Валентин задержался возле апостолов, чтобы сделать пару снимков, а Варя двинулась по узкой каменной галерее вдоль карниза, рассматривая знаменитых химер. Химеры были совсем не страшными и совершенно живыми.
Одна из них, с выпирающим хребтом и худыми лопатками, сидела на задних лапах, как настоящая собака, до боли напоминая Варе ее покойного Тарзана. Тарзан был третьим после Тимура и Наили, кто оставил Варю навсегда, — он умер вскоре после того, как она переехала к Валентину, выполнив свою историческую роль и дожив свой собачий век.
Смешно подумать, но, если бы не сходство ее собаки с собакой Валентина, она не связала бы с ним свою жизнь. А если бы они с Наилей не засиделись так долго, обсуждая любовь и смерть шекспировских героев, Наиля разминулась бы с Тимуром…
С кем бы в итоге ни связала свое будущее Наиля, Варя была почему-то уверена, что та вполне довольна судьбой. Жизнь в общем-то благосклонна к тем, кто играет в нее по правилам и не пытается выйти за рамки.

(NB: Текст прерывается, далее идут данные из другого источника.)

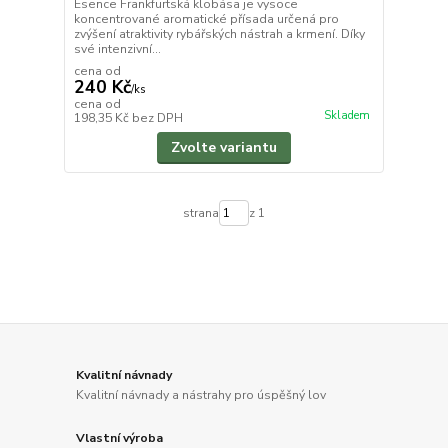
Esence Frankfurtská klobása je vysoce
koncentrované aromatické přísada určená pro
zvýšení atraktivity rybářských nástrah a krmení. Díky
své intenzivní...
cena od
240 Kč
/
ks
cena od
Skladem
198,35 Kč
bez DPH
Zvolte variantu
strana
z 1
Kvalitní návnady
Kvalitní návnady a nástrahy pro úspěšný lov
Vlastní výroba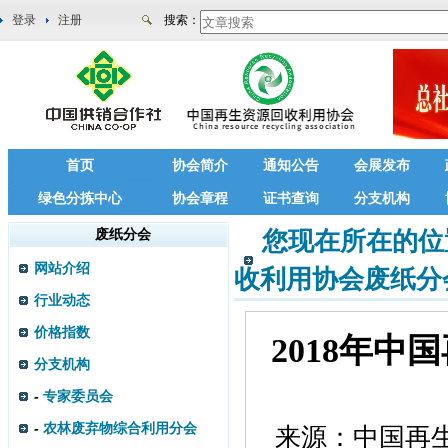
登录
注册
搜索：
首页
协会简介
通知公告
会展发布
绿色分拣中心
协会章程
证书查询
分支机构
废纸分会
您现在所在的位
网站介绍
收利用协会废纸分
行业动态
价格指数
2018年
分支机构
-
专家委员会
-
农林废弃物综合利用分会
来源：
中国再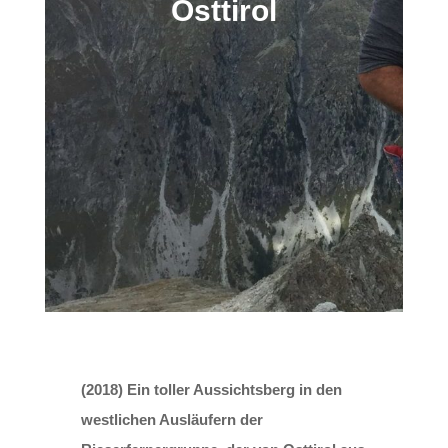
Osttirol
(2018) Ein toller Aussichtsberg in den
westlichen Ausläufern der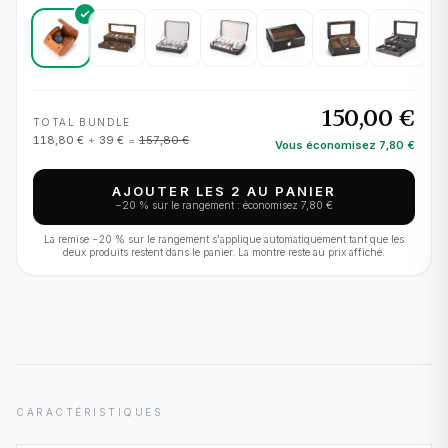
150,00 €
TOTAL BUNDLE
118,80 €
+
39 €
=
157,80 €
Vous économisez
7,80 €
AJOUTER LES 2 AU PANIER
−
20
% sur le rangement : économisez
7,80 €
La remise −
20
% sur le rangement s'applique automatiquement tant que les
deux produits restent dans le panier. La montre reste au prix affiché.
CARACTÉRISTIQUES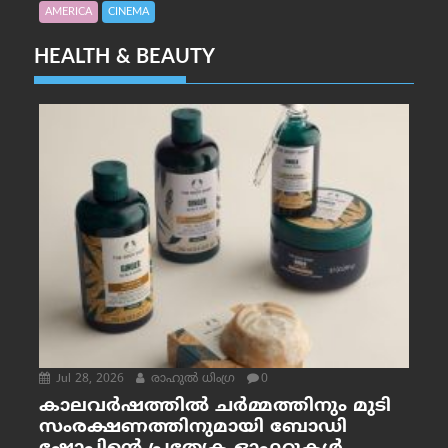
AMERICA
CINEMA
HEALTH & BEAUTY
Jul 28, 2026
രാഹുല്‍ ധിംഗ്ര
0
കാലവർഷത്തിൽ ചർമ്മത്തിനും മുടി
സംരക്ഷണത്തിനുമായി ബോഡി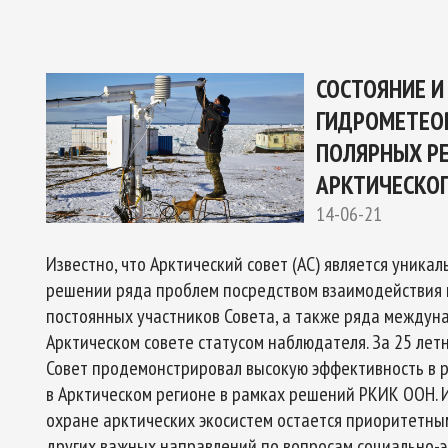
ОЕКТУ
ГО ЭКСПЕРТНОГО СОВЕТА ПО СОТРУДНИЧЕСТВУ В АРК
Ы РОССИЙСКОЙ ФЕДЕРАЦИИ И ОБЕСПЕЧЕНИЯ НАЦИОНАЛЬН
СОСТОЯНИЕ И
ГИДРОМЕТЕО
ПОЛЯРНЫХ РЕ
АРКТИЧЕСКОГ
14-06-21
Известно, что Арктический совет (АС) является уник
решении ряда проблем посредством взаимодействия п
постоянных участников Совета, а также ряда междун
Арктическом совете статусом наблюдателя. За 25 лет
Совет продемонстрировал высокую эффективность в р
в Арктическом регионе в рамках решений РКИК ООН. 
охране арктических экосистем остается приоритетным
других важных направлений по вопросам социально-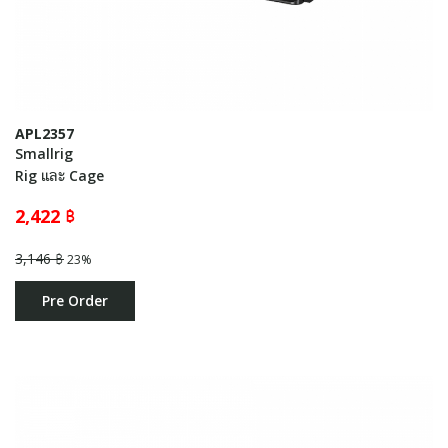
APL2357
Smallrig
Rig และ Cage
2,422 ฿
3,146 ฿
23%
Pre Order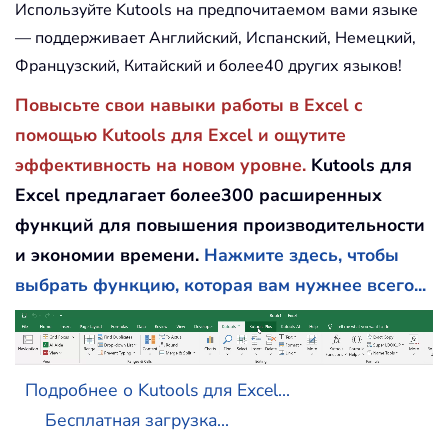
Используйте Kutools на предпочитаемом вами языке
— поддерживает Английский, Испанский, Немецкий,
Французский, Китайский и более40 других языков!
Повысьте свои навыки работы в Excel с
помощью Kutools для Excel и ощутите
эффективность на новом уровне.
Kutools для
Excel предлагает более300 расширенных
функций для повышения производительности
и экономии времени.
Нажмите здесь, чтобы
выбрать функцию, которая вам нужнее всего...
Подробнее о Kutools для Excel...
Бесплатная загрузка...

А уж в извечном сценарии «Мужчина и женщина — кто кого?» роли и вовсе расписаны до мелочей. Мужчина: «Я хочу добиться тебя, а там посмотрим». Женщина: «Я хочу завлечь тебя как можно дальше, продлить погоню как можно дольше, набросить на тебя невидимые путы и привязать к себе как можно крепче (желательно — на всю жизнь). Но перед главным судьбоносным броском я должна как следует поразмяться, набрасывая аркан на каждого, кто позволяет это сделать». Надо признать, что Наиля, писавшая английскую транскрипцию буквами родного алфавита, в жизни разыграла свою партию как по нотам.
И получила достойное вознаграждение. Она не пыталась шагнуть за пределы реальности, отдав за это саму себя…
С головой уйдя в раздумья, Варя неожиданно вновь увидела себя на поверхности жизни.
Она стояла на крыше Нотр-Дама лицом к лицу с перистыми облаками над Сеной, в то время как ручейки туристов суетливо струились за ее спиной. Сперва она не могла понять, что вдруг выдернуло ее на поверхность, а потом услышала свое имя. Она уже так давно не слышала это смешливо-уменьшительное сочетание звуков, что даже не поняла, произнесли ли их в действительности, или к ней снова долетел голос прошлого:
— Варежка!
«Нет, — твердо сказала себе Варя, — такого не бывает!» И с ужасом поверила, что это правда. Даже в самых слезливых романах и самом наивном кино режиссеры не сводят героев в таких местах; это ничтоже сумняшеся делает жизнь.
— Даже не обернешься? На что ты так засмотрелась?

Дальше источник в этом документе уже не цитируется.